THINGS TO DO:
a) According to the HTRON abstract, what robot was the algorithm transferred to for real-world outdoor terrain navigation?
b) Extract the dataset entries starting at their very beginning and ending at the line that contains "var sketch = newSketch(context, id", with both ends included and the pictures left out.

SUPPLIED PASSAGE:
-- -- --
HTRON: Efficient Outdoor Navigation with Sparse Rewards via Heavy Tailed Adaptive Reinforce Algorithm


We present a novel approach to improve the performance of deep reinforcement learning (DRL) based outdoor robot navigation systems. Most, existing DRL methods are based on carefully designed dense reward functions that learn the efficient behavior in an environment. We circumvent this issue by working only with sparse rewards (which are easy to design), and propose a novel adaptive Heavy-Tailed Reinforce algorithm for Outdoor Navigation called HTRON. Our main idea is to utilize heavy-tailed policy parametrizations which implicitly induce exploration in sparse reward settings. We evaluate the performance of HTRON against Reinforce, PPO and TRPO algorithms in three different outdoor scenarios: goal-reaching, obstacle avoidance, and uneven terrain navigation. We observe in average an increase of 34.41% in terms of success rate, 15.15% decrease in the average time steps taken to reach the goal, and 24.9% decrease in the elevation cost compared to the navigation policies obtained by the other methods. Further, we demonstrate that our algorithm can be transferred directly into a Clearpath Husky robot to perform outdoor terrain navigation in real-world scenarios.

Conference on Robot Learning (CoRL) , 2022
-- -- --
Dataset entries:
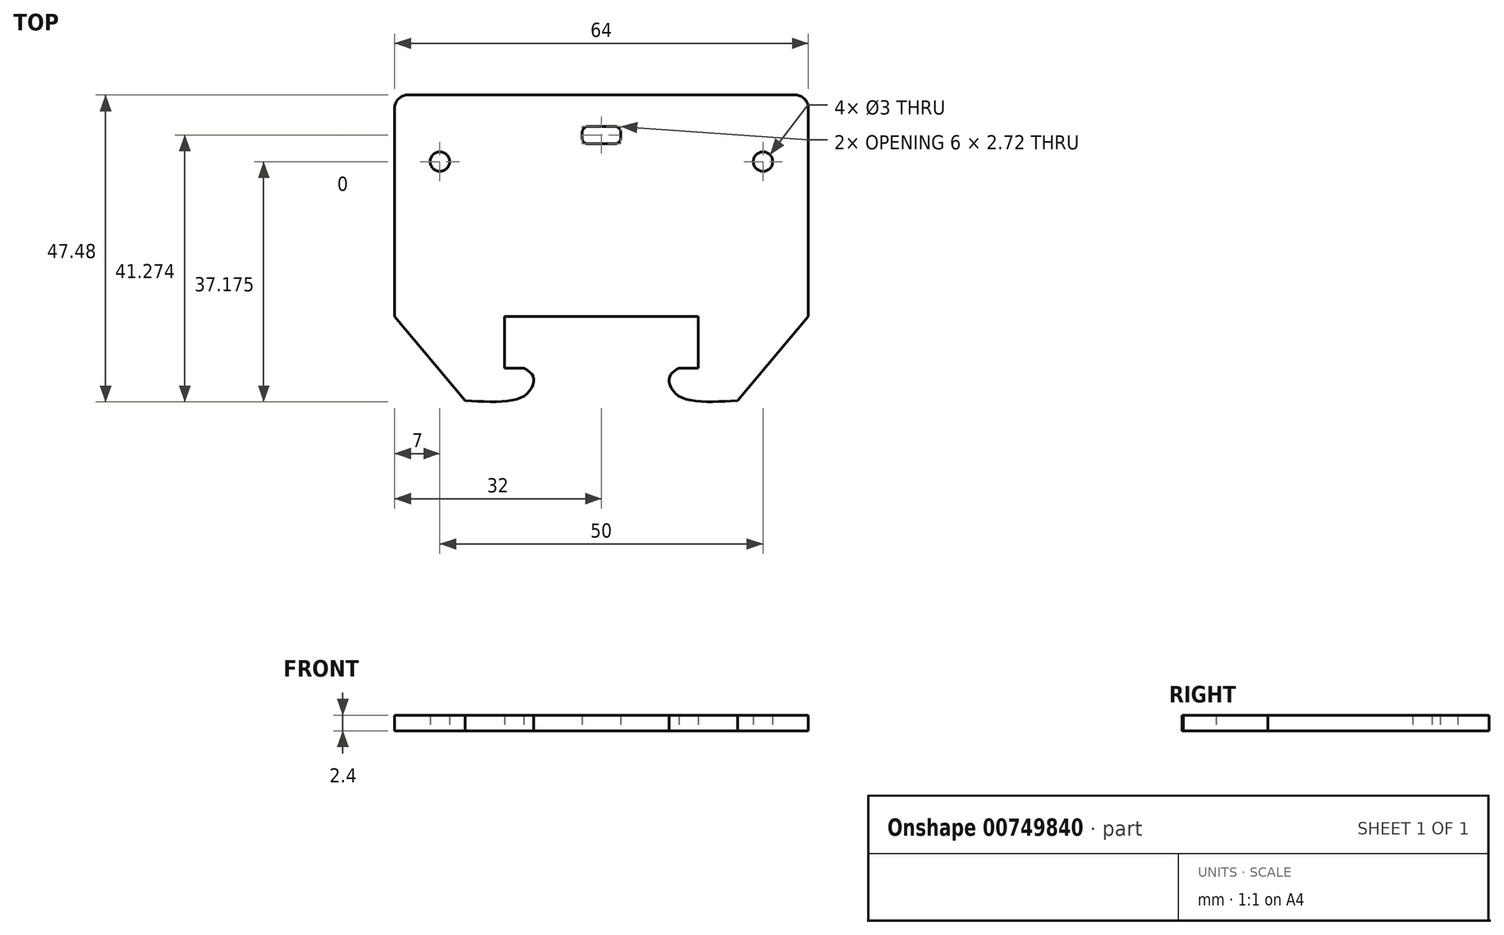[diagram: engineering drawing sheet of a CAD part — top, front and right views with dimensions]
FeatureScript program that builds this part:
annotation { "Feature Type Name" : "Feature", "Feature Type Description" : "" }
export const myFeature = defineFeature(function(context is Context, id is Id, definition is map)
    precondition{}
    {
        {
            var Q0;
            Q0=qCreatedBy(makeId("Top.planeOp"),FACE);
            var sketch = newSketch(context, id + "F0", { "sketchPlane" : qUnion([Q0])});
            skLineSegment(sketch, "E0.bottom", {"start": v(-30, 15.12) * mm, "end": v(30, 15.12) * mm});
            skLineSegment(sketch, "E0.top", {"start": v(-32, -15.12) * mm, "end": v(32, -15.12) * mm});
            skLineSegment(sketch, "E0.left", {"start": v(-32, 13.12) * mm, "end": v(-32, -15.12) * mm});
            skLineSegment(sketch, "E0.right", {"start": v(32, 13.12) * mm, "end": v(32, -15.12) * mm});
            skPoint(sketch, "E0.middle", {"position": v(0, 0) * mm});
            skLineSegment(sketch, "E1", {"start": v(-32, -15.12) * mm, "end": v(-32, -19.12) * mm});
            skLineSegment(sketch, "E2", {"start": v(-32, -19.12) * mm, "end": v(32, -19.13) * mm});
            skLineSegment(sketch, "E3", {"start": v(32, -19.12) * mm, "end": v(32, -15.12) * mm});
            skLineSegment(sketch, "E4", {"start": v(0, 0) * mm, "end": v(0, -19.12) * mm, "construction": true});
            skLineSegment(sketch, "E5", {"start": v(0, -19.12) * mm, "end": v(-15, -19.12) * mm});
            skLineSegment(sketch, "E6", {"start": v(-15, -19.12) * mm, "end": v(0, -19.12) * mm});
            skLineSegment(sketch, "E7", {"start": v(-15, -19.12) * mm, "end": v(-15, -27.13) * mm});
            skLineSegment(sketch, "E8", {"start": v(15, -19.12) * mm, "end": v(15, -27.13) * mm});
            skLineSegment(sketch, "E9", {"start": v(-15, -27.13) * mm, "end": v(-12, -27.13) * mm});
            skLineSegment(sketch, "E10", {"start": v(15, -27.13) * mm, "end": v(12, -27.13) * mm});
            skLineSegment(sketch, "E11", {"start": v(-32, -19.13) * mm, "end": v(-21.07, -32.15) * mm});
            skFitSpline(sketch, "E12", {"points": [v(-21.07, -32.15) * mm, v(-11.82, -31.35) * mm, v(-10.54, -28.54) * mm, v(-12, -27.12) * mm], "startDerivative": vector(22.71, -1.51) * mm, "endDerivative": vector(-8.34, 4.91) * mm});
            skFitSpline(sketch, "E13.MirrorCS", {"points": [v(21.07, -32.15) * mm, v(11.82, -31.35) * mm, v(10.54, -28.54) * mm, v(12, -27.12) * mm], "startDerivative": vector(-22.71, -1.51) * mm, "endDerivative": vector(8.34, 4.91) * mm});
            skLineSegment(sketch, "E14", {"start": v(21.07, -32.15) * mm, "end": v(32, -19.13) * mm});
            skLineSegment(sketch, "E15", {"start": v(0, 0) * mm, "end": v(0, 15.12) * mm});
            skLineSegment(sketch, "E16", {"start": v(0, 15.12) * mm, "end": v(0, 10.28) * mm});
            skLineSegment(sketch, "E17", {"start": v(0, 10.28) * mm, "end": v(0, 7.56) * mm});
            skLineSegment(sketch, "E18.bottom", {"start": v(-2, 10.28) * mm, "end": v(2, 10.28) * mm});
            skLineSegment(sketch, "E18.top", {"start": v(-2.1, 7.56) * mm, "end": v(2, 7.56) * mm});
            skLineSegment(sketch, "E18.left", {"start": v(-3, 9.28) * mm, "end": v(-3, 8.46) * mm});
            skLineSegment(sketch, "E18.right", {"start": v(3, 9.28) * mm, "end": v(3, 8.56) * mm});
            skPoint(sketch, "E18.middle", {"position": v(0, 8.92) * mm});
            skPoint(sketch, "E19.visualSharp", {"position": v(-3, 10.28) * mm});
            skArc(sketch, "E19.filletArc", {"start": v(-2, 10.28) * mm, "mid": v(-2.7, 10) * mm, "end": v(-3, 9.28) * mm});
            skPoint(sketch, "E20.visualSharp", {"position": v(3, 10.28) * mm});
            skArc(sketch, "E20.filletArc", {"start": v(3, 9.28) * mm, "mid": v(2.7, 10) * mm, "end": v(2, 10.28) * mm});
            skPoint(sketch, "E21.visualSharp", {"position": v(3, 7.56) * mm});
            skArc(sketch, "E21.filletArc", {"start": v(2, 7.56) * mm, "mid": v(2.7, 7.86) * mm, "end": v(3, 8.56) * mm});
            skPoint(sketch, "E22.visualSharp", {"position": v(-3, 7.56) * mm});
            skArc(sketch, "E22.filletArc", {"start": v(-3, 8.46) * mm, "mid": v(-2.74, 7.83) * mm, "end": v(-2.1, 7.56) * mm});
            skLineSegment(sketch, "E23", {"start": v(-25, 15.12) * mm, "end": v(-25, 4.82) * mm, "construction": true});
            skLineSegment(sketch, "E24", {"start": v(-25, 4.82) * mm, "end": v(-32, 4.82) * mm, "construction": true});
            skCircle(sketch, "E25", {"center": v(-25, 4.82) * mm, "radius": 1.5 * mm});
            skCircle(sketch, "E26.MirrorC", {"center": v(25, 4.82) * mm, "radius": 1.5 * mm});
            skPoint(sketch, "E27.visualSharp", {"position": v(-32, 15.12) * mm});
            skArc(sketch, "E27.filletArc", {"start": v(-30, 15.12) * mm, "mid": v(-31.41, 14.54) * mm, "end": v(-32, 13.12) * mm});
            skPoint(sketch, "E28.visualSharp", {"position": v(32, 15.12) * mm});
            skArc(sketch, "E28.filletArc", {"start": v(32, 13.12) * mm, "mid": v(31.41, 14.54) * mm, "end": v(30, 15.12) * mm});
            skSolve(sketch);
        }
        {
            var Q0;
            Q0 = qSketchRegion(id + "F0", true);
            extrude(context, id + "F1", {"entities" : qUnion([Q0]), "depth" : 2.4 * mm, "offsetDistance" : 25 * mm});
        }
    });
-- -- --
ANSWERS GIVEN:
a) A Clearpath Husky robot.

b)
[diagram: engineering drawing sheet of a CAD part — top, front and right views with dimensions]
FeatureScript program that builds this part:
annotation { "Feature Type Name" : "Feature", "Feature Type Description" : "" }
export const myFeature = defineFeature(function(context is Context, id is Id, definition is map)
    precondition{}
    {
        {
            var Q0;
            Q0=qCreatedBy(makeId("Top.planeOp"),FACE);
            var sketch = newSketch(context, id + "F0", { "sketchPlane" : qUnion([Q0])});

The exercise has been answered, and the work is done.